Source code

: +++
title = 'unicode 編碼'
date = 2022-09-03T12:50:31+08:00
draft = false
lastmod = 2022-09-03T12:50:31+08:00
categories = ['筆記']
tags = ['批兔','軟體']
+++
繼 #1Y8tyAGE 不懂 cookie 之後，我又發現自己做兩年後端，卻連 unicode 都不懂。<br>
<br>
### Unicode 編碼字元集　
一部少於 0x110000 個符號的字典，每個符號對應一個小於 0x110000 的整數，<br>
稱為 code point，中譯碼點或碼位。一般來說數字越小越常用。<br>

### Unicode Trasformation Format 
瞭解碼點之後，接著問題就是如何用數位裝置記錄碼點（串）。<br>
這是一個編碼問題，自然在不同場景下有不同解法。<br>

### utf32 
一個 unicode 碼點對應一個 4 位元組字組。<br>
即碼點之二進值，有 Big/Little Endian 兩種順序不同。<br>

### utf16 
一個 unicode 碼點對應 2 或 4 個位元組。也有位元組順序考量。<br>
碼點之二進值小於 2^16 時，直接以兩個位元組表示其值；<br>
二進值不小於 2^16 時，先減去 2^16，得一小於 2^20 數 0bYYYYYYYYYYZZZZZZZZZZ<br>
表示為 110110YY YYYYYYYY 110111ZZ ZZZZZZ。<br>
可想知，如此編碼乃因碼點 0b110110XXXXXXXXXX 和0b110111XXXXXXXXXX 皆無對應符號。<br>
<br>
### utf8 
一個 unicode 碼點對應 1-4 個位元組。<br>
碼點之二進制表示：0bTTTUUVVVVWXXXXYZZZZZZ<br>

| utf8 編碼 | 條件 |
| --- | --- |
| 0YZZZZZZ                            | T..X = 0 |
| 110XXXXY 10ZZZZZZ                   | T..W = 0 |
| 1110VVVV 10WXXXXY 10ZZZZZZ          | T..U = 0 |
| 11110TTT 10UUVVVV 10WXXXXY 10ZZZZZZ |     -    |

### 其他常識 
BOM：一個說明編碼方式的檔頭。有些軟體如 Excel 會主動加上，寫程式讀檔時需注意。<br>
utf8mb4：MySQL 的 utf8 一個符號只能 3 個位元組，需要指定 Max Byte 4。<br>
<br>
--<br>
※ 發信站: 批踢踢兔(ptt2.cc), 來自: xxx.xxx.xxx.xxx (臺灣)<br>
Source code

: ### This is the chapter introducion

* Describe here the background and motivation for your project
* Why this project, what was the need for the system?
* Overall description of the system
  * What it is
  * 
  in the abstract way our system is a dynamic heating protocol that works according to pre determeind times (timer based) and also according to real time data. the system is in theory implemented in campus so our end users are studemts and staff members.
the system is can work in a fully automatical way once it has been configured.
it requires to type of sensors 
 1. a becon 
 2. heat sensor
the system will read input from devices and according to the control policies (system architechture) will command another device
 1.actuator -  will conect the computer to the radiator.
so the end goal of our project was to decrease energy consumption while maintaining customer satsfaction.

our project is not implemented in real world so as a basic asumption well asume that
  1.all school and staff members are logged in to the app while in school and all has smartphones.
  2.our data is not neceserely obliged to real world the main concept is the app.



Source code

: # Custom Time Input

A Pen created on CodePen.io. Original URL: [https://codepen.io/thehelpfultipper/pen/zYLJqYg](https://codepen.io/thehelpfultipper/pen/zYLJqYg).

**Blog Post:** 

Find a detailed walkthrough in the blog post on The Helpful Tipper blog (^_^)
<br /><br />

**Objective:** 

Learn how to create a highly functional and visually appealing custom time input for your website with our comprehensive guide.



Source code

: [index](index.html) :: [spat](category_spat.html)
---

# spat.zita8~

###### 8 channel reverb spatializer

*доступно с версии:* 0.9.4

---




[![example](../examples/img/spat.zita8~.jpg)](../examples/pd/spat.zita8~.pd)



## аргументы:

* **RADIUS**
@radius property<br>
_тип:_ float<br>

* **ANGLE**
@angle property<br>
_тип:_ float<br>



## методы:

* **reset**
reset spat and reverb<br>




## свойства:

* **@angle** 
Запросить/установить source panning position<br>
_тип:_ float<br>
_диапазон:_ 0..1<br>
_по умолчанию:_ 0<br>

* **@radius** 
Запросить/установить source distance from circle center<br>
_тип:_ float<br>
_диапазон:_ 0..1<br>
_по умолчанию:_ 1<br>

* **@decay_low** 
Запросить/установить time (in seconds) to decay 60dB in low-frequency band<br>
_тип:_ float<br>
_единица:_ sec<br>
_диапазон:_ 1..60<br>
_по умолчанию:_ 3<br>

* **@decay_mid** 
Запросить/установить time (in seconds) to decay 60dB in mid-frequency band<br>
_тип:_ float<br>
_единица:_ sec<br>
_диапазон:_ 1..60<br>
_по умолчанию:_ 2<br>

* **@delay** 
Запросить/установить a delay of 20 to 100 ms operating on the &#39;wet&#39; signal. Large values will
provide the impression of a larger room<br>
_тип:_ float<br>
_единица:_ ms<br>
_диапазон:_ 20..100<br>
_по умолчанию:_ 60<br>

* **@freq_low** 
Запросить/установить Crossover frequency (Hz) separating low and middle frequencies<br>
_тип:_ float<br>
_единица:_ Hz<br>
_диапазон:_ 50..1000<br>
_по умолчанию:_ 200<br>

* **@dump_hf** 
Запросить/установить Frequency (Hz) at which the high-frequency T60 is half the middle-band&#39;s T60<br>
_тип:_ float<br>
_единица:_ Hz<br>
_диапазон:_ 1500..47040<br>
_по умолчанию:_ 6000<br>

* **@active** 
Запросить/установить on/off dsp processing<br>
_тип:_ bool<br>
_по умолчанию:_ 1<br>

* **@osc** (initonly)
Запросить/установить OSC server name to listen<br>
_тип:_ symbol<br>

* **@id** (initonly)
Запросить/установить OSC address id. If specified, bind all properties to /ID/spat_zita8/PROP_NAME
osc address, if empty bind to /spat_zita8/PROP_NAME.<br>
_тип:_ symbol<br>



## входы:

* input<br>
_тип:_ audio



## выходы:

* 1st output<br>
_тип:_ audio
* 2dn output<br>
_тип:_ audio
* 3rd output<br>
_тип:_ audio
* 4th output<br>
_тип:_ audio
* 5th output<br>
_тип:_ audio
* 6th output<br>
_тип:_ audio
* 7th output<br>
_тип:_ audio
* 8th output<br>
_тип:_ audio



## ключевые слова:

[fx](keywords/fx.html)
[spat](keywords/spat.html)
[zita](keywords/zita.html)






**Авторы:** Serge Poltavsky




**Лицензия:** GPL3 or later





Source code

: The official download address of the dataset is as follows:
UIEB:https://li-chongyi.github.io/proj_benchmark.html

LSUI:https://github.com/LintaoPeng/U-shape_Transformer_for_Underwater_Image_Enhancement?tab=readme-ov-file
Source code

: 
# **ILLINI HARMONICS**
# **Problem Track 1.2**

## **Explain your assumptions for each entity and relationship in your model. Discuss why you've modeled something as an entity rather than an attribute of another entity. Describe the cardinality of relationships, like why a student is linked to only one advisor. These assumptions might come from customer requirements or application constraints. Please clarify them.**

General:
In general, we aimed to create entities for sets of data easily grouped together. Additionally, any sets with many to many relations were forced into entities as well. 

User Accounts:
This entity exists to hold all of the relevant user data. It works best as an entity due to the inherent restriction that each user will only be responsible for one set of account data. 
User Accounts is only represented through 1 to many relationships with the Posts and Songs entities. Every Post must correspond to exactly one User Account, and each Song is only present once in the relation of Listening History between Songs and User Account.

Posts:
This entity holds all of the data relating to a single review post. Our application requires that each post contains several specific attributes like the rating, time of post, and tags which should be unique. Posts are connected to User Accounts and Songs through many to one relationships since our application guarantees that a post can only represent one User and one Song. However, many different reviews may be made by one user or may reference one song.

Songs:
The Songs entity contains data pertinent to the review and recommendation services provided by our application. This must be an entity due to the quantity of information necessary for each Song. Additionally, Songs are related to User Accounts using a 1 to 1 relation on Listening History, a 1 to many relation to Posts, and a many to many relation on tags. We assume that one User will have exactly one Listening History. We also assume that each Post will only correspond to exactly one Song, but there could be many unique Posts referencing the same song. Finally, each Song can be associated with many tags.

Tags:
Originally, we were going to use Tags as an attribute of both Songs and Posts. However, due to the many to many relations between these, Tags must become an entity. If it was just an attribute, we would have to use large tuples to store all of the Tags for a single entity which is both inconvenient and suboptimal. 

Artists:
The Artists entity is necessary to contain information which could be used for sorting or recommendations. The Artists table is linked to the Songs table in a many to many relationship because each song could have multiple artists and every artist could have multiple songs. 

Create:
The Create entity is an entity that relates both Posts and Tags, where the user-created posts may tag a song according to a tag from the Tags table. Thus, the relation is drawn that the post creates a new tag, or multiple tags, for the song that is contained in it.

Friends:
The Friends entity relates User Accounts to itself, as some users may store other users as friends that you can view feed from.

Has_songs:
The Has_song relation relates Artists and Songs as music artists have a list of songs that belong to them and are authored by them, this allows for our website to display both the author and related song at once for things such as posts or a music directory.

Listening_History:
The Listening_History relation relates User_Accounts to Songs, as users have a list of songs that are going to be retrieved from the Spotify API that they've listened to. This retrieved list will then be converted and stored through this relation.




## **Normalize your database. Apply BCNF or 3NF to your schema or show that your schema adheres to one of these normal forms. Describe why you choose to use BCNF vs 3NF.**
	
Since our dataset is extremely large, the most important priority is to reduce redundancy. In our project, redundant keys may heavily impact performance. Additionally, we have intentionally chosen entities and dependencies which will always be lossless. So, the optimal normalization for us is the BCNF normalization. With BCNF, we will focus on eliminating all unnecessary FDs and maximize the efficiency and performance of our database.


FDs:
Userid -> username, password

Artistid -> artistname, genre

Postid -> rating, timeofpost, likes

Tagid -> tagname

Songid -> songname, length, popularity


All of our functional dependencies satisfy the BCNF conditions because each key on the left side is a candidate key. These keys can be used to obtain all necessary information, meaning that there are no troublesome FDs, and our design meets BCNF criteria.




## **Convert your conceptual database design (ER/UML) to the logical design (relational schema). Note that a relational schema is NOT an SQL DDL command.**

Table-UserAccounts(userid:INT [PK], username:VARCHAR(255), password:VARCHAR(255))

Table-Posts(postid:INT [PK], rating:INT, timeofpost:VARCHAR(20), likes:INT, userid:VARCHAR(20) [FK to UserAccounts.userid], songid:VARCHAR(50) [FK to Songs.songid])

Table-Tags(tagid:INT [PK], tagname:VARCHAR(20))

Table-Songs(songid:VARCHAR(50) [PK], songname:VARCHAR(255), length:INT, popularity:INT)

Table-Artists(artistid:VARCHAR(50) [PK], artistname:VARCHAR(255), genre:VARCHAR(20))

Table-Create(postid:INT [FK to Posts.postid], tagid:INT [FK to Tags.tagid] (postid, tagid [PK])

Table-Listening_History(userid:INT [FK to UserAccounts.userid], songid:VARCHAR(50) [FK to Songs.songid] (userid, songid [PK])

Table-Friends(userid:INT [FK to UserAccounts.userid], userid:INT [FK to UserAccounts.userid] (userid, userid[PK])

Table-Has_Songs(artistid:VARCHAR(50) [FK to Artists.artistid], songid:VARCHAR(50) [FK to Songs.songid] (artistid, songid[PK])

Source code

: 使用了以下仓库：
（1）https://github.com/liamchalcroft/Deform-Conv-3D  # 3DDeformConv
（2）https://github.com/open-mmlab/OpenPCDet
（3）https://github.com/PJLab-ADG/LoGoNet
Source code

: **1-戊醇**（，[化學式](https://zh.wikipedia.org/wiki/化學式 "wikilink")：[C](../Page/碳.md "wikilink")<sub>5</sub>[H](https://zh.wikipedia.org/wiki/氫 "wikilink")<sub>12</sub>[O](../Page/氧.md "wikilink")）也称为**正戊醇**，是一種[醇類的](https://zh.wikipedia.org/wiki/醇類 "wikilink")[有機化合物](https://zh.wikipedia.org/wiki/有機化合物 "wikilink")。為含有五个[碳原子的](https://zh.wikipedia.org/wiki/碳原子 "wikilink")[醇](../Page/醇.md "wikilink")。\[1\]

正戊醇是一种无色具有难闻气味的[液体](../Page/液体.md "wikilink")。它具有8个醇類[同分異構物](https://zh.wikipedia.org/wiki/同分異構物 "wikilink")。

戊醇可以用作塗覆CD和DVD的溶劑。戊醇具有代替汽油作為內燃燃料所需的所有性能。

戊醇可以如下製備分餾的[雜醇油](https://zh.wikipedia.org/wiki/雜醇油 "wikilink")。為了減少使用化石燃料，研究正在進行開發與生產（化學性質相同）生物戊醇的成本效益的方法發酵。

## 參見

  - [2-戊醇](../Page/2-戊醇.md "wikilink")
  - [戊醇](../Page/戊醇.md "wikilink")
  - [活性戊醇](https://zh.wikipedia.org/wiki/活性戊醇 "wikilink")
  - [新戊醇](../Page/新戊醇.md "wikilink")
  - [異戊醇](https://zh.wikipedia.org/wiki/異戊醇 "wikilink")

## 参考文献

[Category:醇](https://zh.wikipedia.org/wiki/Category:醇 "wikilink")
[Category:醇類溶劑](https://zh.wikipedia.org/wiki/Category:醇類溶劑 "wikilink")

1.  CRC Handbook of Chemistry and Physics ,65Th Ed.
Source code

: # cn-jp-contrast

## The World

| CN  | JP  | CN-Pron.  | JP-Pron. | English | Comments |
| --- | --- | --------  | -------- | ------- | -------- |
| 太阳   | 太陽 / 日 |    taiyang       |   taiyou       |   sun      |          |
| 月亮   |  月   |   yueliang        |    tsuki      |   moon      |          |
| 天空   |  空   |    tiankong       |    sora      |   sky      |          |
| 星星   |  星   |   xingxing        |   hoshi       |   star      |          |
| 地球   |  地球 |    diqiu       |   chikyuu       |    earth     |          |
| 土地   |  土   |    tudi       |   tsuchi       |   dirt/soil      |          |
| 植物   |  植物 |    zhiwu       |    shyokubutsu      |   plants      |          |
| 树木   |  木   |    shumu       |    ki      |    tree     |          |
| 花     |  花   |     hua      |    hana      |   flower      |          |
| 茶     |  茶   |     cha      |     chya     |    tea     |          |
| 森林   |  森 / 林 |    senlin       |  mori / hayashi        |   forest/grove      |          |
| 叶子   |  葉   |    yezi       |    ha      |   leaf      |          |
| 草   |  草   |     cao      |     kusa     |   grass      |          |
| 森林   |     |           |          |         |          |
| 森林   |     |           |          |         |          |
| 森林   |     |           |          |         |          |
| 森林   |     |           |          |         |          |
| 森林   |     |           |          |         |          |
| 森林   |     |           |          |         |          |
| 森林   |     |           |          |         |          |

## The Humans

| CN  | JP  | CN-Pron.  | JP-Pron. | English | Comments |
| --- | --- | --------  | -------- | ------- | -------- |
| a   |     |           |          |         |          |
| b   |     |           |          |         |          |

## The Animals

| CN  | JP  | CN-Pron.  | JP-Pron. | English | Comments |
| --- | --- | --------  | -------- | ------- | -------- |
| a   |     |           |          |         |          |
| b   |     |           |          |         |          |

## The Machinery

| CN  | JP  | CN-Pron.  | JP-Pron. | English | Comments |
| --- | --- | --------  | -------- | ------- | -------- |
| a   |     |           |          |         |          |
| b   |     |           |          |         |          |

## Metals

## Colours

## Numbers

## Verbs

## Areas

= = = =

▸ WHAT YOU HAVE TO DO: Only one thing belongs in the answer: the number of lines of the data that contain the string "Describe".

▸ WRITTEN SOLUTION: 3